#### [Task statement]
Copy out the material below exactly as it stands, from start to finish, but leave the pictures out of your answer.

#### [Material provided]
※
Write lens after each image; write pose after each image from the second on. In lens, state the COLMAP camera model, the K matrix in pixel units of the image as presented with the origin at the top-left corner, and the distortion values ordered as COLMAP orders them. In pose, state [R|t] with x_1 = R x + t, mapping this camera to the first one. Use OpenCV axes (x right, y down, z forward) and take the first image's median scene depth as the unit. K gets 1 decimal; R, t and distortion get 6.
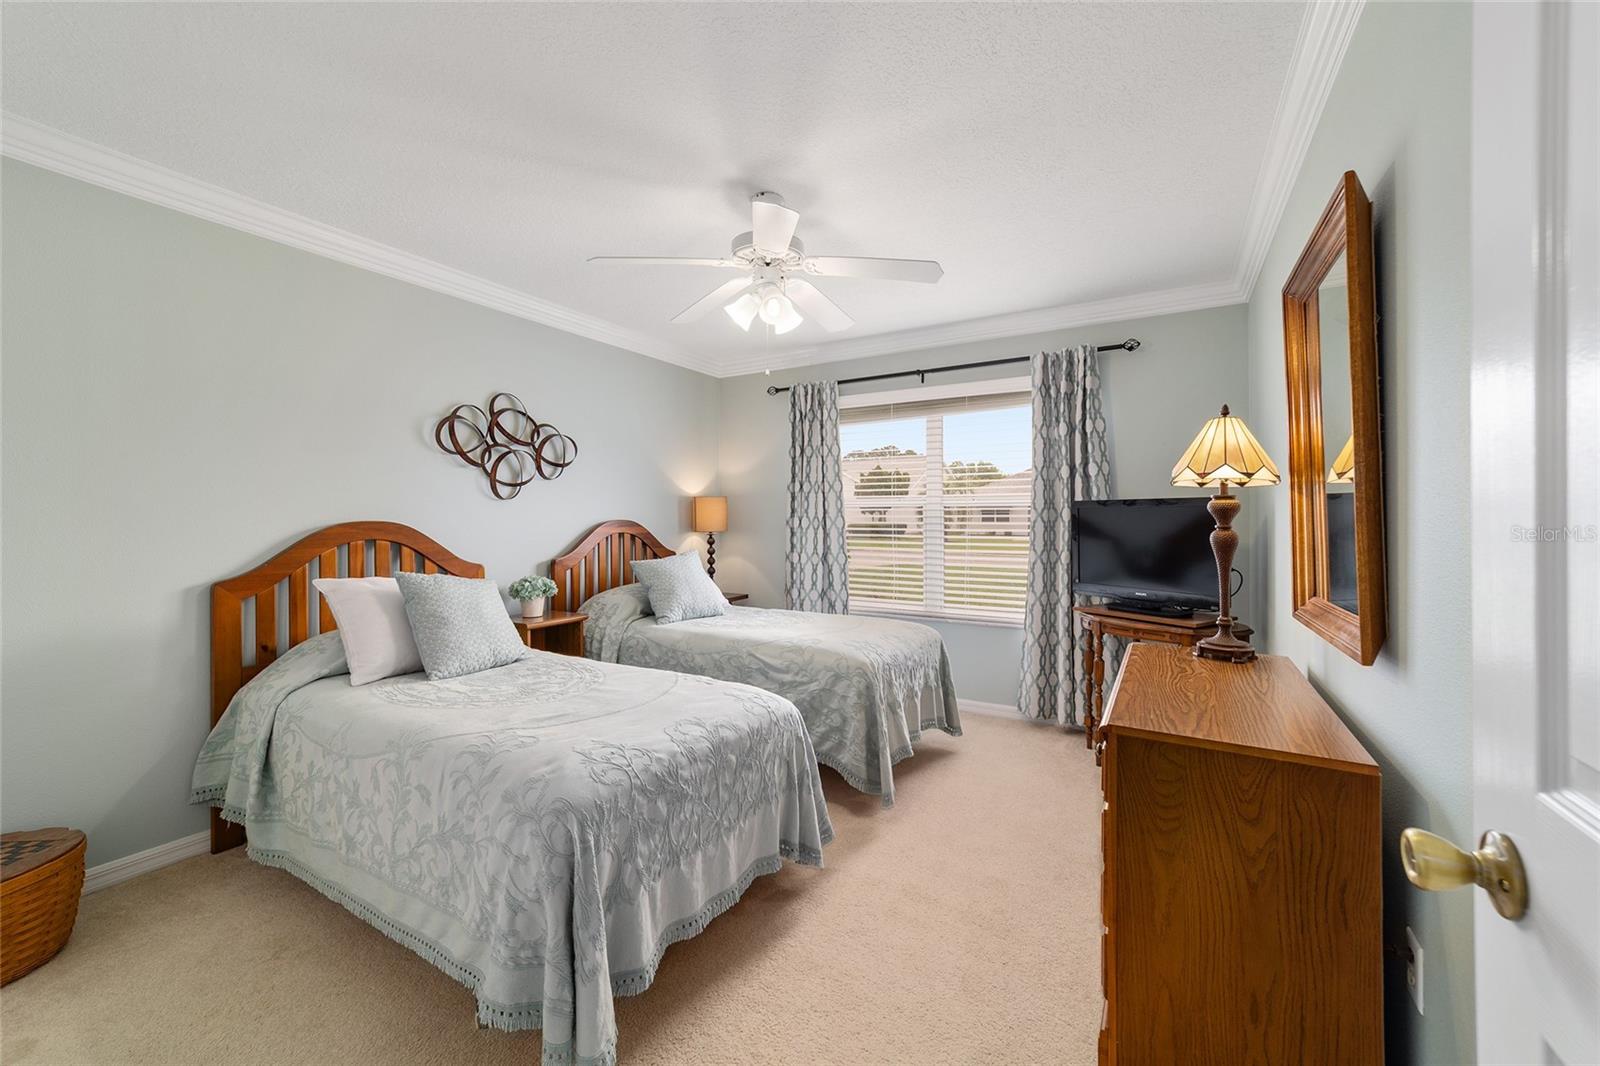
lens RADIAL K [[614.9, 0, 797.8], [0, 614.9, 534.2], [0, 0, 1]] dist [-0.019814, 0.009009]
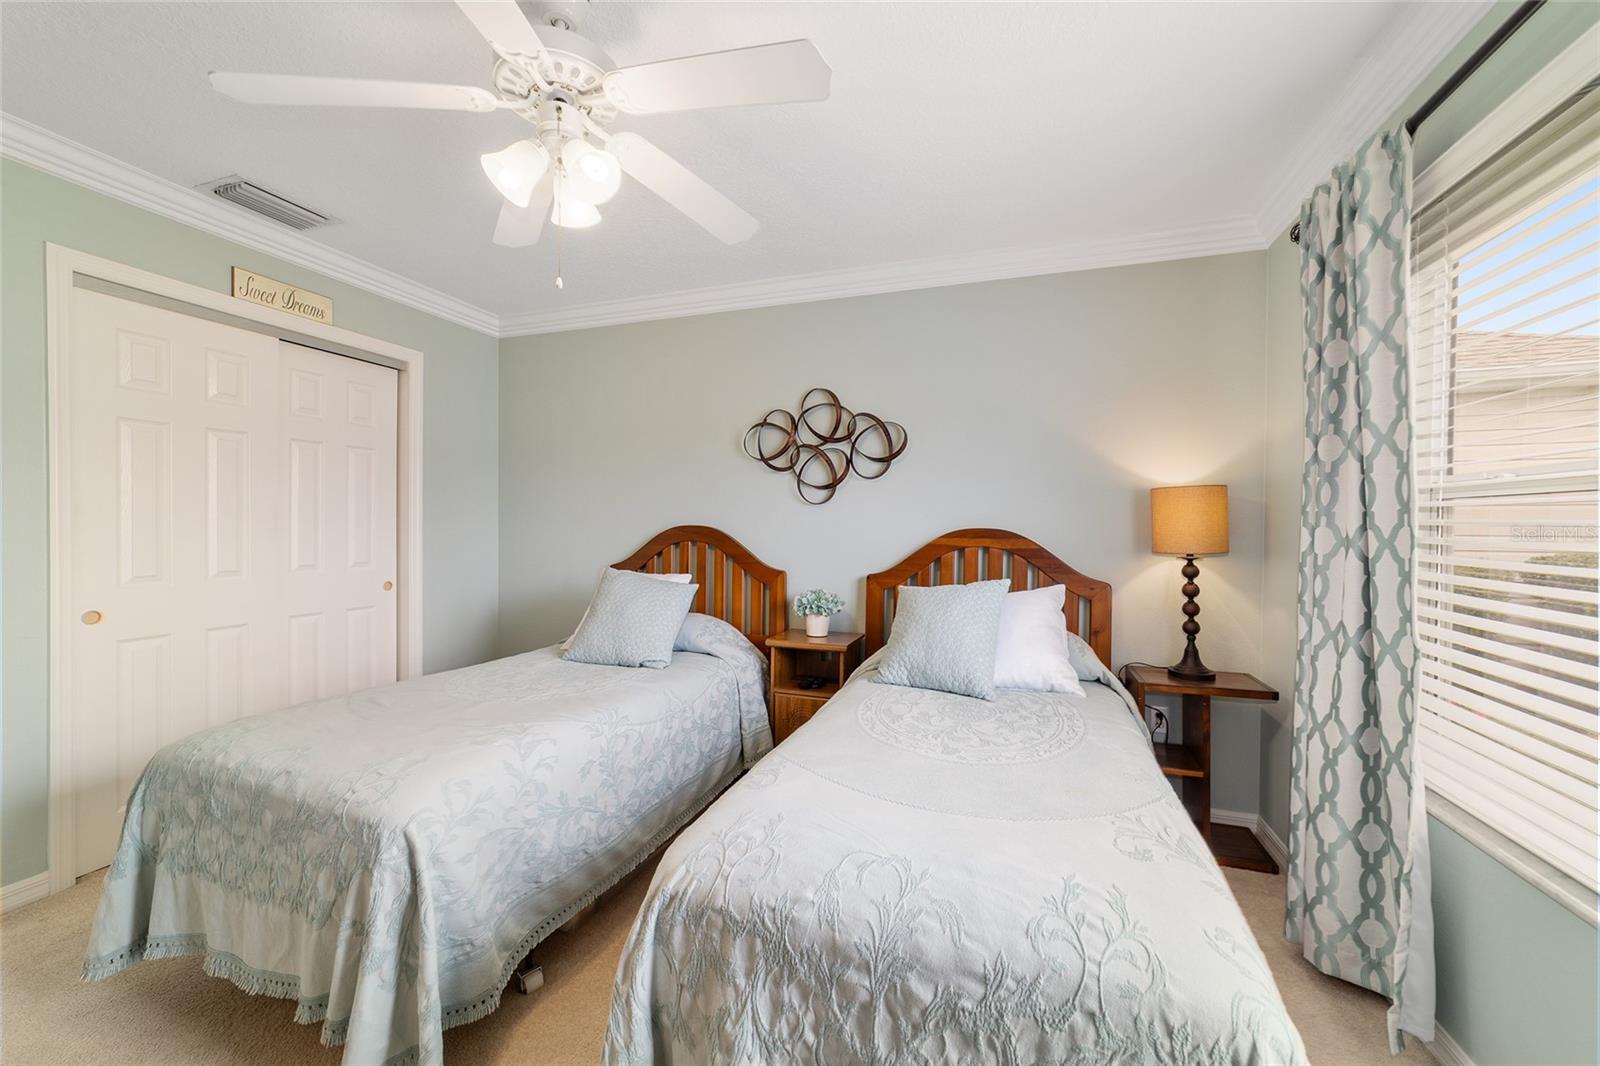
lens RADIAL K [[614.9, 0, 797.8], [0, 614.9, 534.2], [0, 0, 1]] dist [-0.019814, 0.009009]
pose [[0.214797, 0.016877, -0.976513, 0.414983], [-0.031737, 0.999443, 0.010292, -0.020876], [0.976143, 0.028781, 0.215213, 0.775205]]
※
#### [Final answer]
Write lens after each image; write pose after each image from the second on. In lens, state the COLMAP camera model, the K matrix in pixel units of the image as presented with the origin at the top-left corner, and the distortion values ordered as COLMAP orders them. In pose, state [R|t] with x_1 = R x + t, mapping this camera to the first one. Use OpenCV axes (x right, y down, z forward) and take the first image's median scene depth as the unit. K gets 1 decimal; R, t and distortion get 6.
lens RADIAL K [[614.9, 0, 797.8], [0, 614.9, 534.2], [0, 0, 1]] dist [-0.019814, 0.009009]
lens RADIAL K [[614.9, 0, 797.8], [0, 614.9, 534.2], [0, 0, 1]] dist [-0.019814, 0.009009]
pose [[0.214797, 0.016877, -0.976513, 0.414983], [-0.031737, 0.999443, 0.010292, -0.020876], [0.976143, 0.028781, 0.215213, 0.775205]]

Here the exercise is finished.